(Stored data entries)
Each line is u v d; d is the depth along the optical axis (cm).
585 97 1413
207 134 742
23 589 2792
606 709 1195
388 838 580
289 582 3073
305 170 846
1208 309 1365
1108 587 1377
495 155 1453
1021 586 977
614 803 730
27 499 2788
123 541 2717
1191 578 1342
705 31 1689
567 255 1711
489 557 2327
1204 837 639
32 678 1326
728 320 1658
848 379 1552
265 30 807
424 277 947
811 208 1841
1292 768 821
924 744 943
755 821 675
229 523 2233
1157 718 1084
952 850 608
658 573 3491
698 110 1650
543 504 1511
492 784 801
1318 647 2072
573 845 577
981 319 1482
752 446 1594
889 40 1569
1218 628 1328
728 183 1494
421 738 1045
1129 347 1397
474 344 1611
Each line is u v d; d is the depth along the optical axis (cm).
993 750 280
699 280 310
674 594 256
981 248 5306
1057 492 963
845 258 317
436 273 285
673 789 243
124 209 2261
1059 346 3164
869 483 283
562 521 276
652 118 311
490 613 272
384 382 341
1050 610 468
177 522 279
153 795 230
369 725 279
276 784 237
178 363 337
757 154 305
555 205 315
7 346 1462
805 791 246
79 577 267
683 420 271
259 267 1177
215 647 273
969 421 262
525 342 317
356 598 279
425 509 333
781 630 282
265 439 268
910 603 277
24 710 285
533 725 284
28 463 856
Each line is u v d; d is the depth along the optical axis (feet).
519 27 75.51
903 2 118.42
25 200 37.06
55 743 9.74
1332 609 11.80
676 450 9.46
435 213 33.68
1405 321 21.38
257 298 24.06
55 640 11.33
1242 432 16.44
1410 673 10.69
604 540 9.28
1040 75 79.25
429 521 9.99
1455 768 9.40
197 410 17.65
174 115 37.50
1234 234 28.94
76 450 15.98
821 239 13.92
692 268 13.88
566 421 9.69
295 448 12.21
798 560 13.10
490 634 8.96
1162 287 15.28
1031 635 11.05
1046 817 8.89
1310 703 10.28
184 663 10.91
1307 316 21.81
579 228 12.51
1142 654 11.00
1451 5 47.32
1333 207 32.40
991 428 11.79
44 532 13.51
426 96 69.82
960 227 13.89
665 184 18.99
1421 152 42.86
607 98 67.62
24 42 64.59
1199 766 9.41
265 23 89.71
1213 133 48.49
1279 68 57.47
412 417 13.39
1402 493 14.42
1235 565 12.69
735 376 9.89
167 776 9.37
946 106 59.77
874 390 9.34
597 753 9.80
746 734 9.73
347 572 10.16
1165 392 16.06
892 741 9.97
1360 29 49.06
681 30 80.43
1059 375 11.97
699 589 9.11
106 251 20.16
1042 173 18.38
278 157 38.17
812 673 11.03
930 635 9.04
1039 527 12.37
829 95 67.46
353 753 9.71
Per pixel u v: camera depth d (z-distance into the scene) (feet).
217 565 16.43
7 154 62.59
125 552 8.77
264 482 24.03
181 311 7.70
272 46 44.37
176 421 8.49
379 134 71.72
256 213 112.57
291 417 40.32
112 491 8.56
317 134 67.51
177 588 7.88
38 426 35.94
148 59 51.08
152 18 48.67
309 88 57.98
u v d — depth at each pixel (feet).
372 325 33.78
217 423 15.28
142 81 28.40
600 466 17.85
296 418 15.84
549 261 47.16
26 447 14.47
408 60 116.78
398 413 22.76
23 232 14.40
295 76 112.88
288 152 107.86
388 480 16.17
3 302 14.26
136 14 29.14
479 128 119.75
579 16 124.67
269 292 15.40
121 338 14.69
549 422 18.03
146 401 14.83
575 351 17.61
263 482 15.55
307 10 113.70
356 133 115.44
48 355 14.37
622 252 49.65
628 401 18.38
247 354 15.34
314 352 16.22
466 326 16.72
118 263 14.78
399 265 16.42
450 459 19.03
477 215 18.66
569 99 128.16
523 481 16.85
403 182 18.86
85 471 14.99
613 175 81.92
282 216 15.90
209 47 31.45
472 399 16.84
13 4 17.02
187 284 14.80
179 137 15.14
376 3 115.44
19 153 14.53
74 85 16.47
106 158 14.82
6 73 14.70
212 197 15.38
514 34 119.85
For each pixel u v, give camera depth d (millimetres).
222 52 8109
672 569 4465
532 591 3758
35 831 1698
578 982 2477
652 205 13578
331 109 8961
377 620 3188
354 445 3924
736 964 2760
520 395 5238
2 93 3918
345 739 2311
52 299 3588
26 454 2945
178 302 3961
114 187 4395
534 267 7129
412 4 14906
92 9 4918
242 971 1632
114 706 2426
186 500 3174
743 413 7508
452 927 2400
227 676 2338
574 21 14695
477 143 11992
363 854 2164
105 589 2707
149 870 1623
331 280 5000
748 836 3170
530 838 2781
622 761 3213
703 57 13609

## [Goal of the exercise]
Among the records above, determine how many lines contain "pixel", then report the number only.

## [Answer to this exercise]
3